On the first day of school, new Principal Janice Boyd asked all students not to have "unnatural" hair color, but Mabry did not comply, School-district spokesman Chris Patton said.

The battle was on.

Mabry took to Facebook to rally students behind her cause. Her page, dubbed "Team Mabry," has logged more than 800 likes. Rettig said Mabry spent most of the school day Friday removed from class, completing work assignments in an office.

"I'm letting her fight her fight," Rettig said. "And the kids are standing behind her."

"It's definitely a freedom of expression issue," Mabry said of her effort.

By late Friday afternoon, principal Boyd decided to allow Mabry to return to class Tuesday after the Labor Day weekend.

With her red hair.

Mabry said it was because the principal decided her hair wasn't disruptive after all. Patton wouldn't comment on what changed Boyd's stance, but said the policy will be reviewed at an upcoming school board workshop.

"I think it was worth it," Mabry said, describing the outcome. "I get to have my hair now and no one gets to say anything."

The district's hair policy forbids "extreme hairstyles, unnatural hair colors, or make-up that is disruptive or does not allow direct eye contact."

Students who break the policy can face a dress-code violation punishable by a loss of privileges, verbal reprimand or work assignments. Patton said "unnatural hair colors" refer to any color that isn't brown, black, gray or the natural color of human hair.

Patton wouldn't comment on exactly what changed Boyd's stance, but said the policy will be reviewed at an upcoming school board workshop.

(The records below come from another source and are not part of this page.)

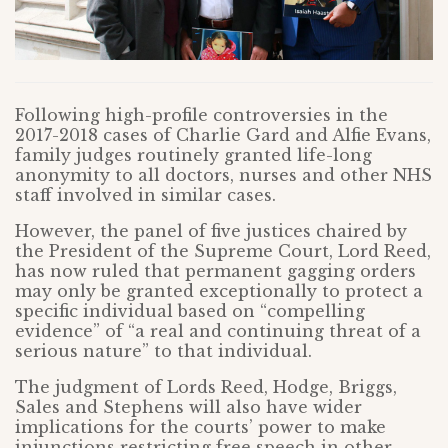
Following high-profile controversies in the
2017-2018 cases of Charlie Gard and Alfie Evans,
family judges routinely granted life-long
anonymity to all doctors, nurses and other NHS
staff involved in similar cases.
However, the panel of five justices chaired by
the President of the Supreme Court, Lord Reed,
has now ruled that permanent gagging orders
may only be granted exceptionally to protect a
specific individual based on “compelling
evidence” of “a real and continuing threat of a
serious nature” to that individual.
The judgment of Lords Reed, Hodge, Briggs,
Sales and Stephens will also have wider
implications for the courts’ power to make
injunctions restricting free speech in other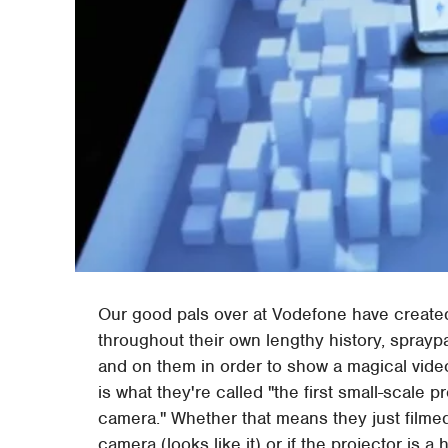
Our good pals over at Vodefone have create
throughout their own lengthy history, sprayp
and on them in order to show a magical video 
is what they're called "the first small-scale 
camera." Whether that means they just filmed
camera (looks like it) or if the projector is a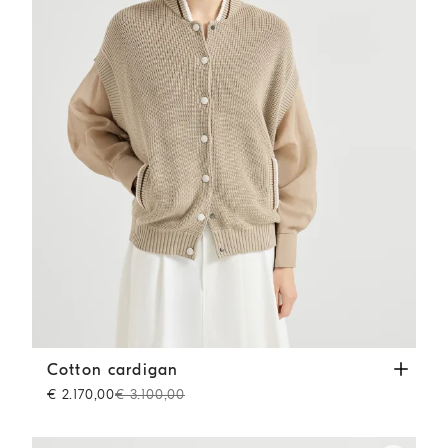
Cotton cardigan
Beige
Cotton cardigan
€ 2.170,00
€ 3.100,00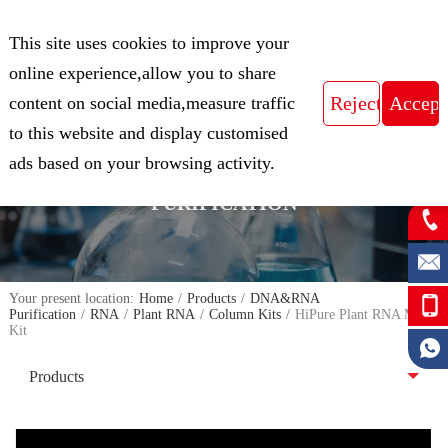
CN
This site uses cookies to improve your
Expert in Biological Sample Preparation
online experience,allow you to share
content on social media,measure traffic
to this website and display customised
FOCUS ON THE FIELD OF NUCLEIC
ads based on your browsing activity.
ACID ISOLATION AND
PURIFICATION
Your present location:
Home
/
Products
/
DNA&RNA
Purification
/
RNA
/
Plant RNA
/
Column Kits
/
HiPure Plant RNA Mini
Kit
Products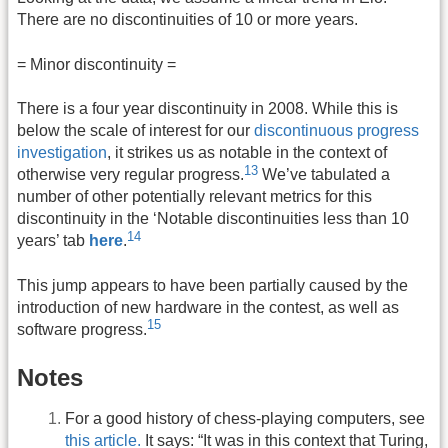
There are no discontinuities of 10 or more years.
= Minor discontinuity =
There is a four year discontinuity in 2008. While this is
below the scale of interest for our
discontinuous progress
investigation
, it strikes us as notable in the context of
13
otherwise very regular progress.
We’ve tabulated a
number of other potentially relevant metrics for this
discontinuity in the ‘Notable discontinuities less than 10
14
years’ tab
here
.
This jump appears to have been partially caused by the
introduction of new hardware in the contest, as well as
15
software progress.
Notes
For a good history of chess-playing computers, see
this article.
It says: “It was in this context that Turing,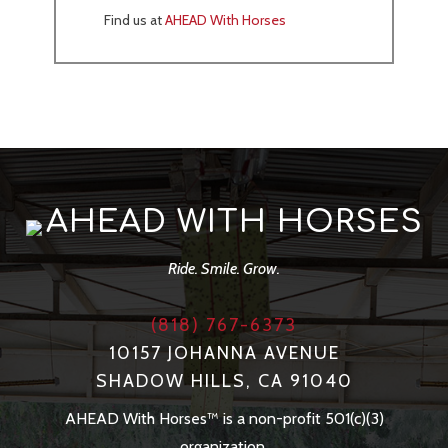
Find us at
AHEAD With Horses
AHEAD WITH HORSES
Ride. Smile. Grow.
(818) 767-6373
10157 JOHANNA AVENUE
SHADOW HILLS, CA 91040
AHEAD With Horses™ is a non-profit 501(c)(3)
organization.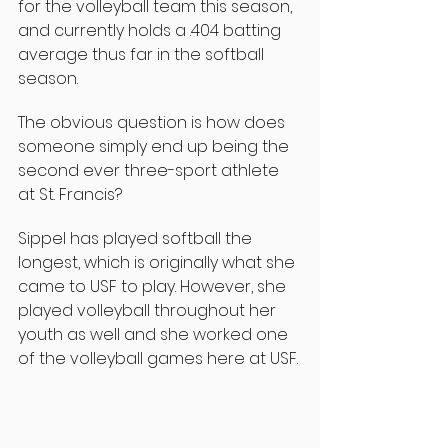
for the volleyball team this season, 
and currently holds a .404 batting 
average thus far in the softball 
season.
The obvious question is how does 
someone simply end up being the 
second ever three-sport athlete 
at St. Francis?
Sippel has played softball the 
longest, which is originally what she 
came to USF to play. However, she 
played volleyball throughout her 
youth as well and she worked one 
of the volleyball games here at USF.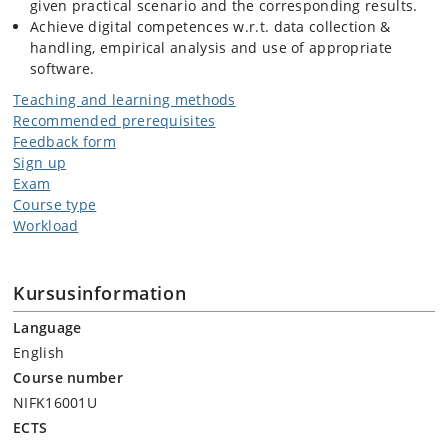
given practical scenario and the corresponding results.
Achieve digital competences w.r.t. data collection &
handling, empirical analysis and use of appropriate
software.
Teaching and learning methods
Recommended prerequisites
Feedback form
Sign up
Exam
Course type
Workload
Kursusinformation
Language
English
Course number
NIFK16001U
ECTS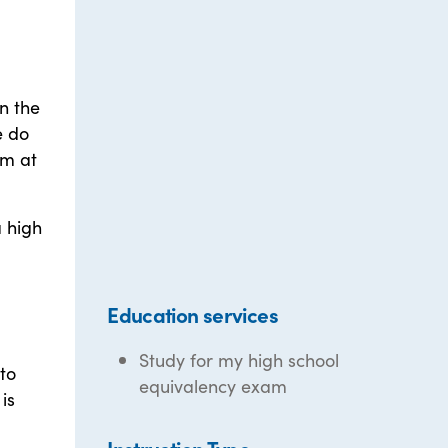
n the
e do
am at
a high
Education services
Study for my high school
to
equivalency exam
is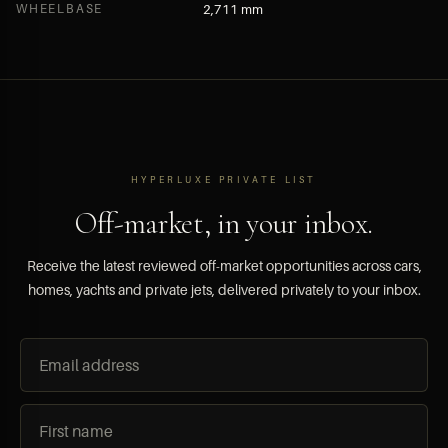
WHEELBASE
2,711 mm
HYPERLUXE PRIVATE LIST
Off-market, in your inbox.
Receive the latest reviewed off-market opportunities across cars,
homes, yachts and private jets, delivered privately to your inbox.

School Board Chairwoman Kyleen Fischer in 2011 originally suggested adding a policy forbidding "extreme hair." Fischer at the time argued that unusual hairstyles could distract from academics if students spent too long on preening.

School Board member Tod Howard said he lobbied to tweak the policy to allow hair color that is not "disruptive," but the term means different things for high schools and elementary schools.

"I argued that we need to add 'disruptive,'" he said. "And if it's not disruptive there's no reason for us to be removing these kids from class."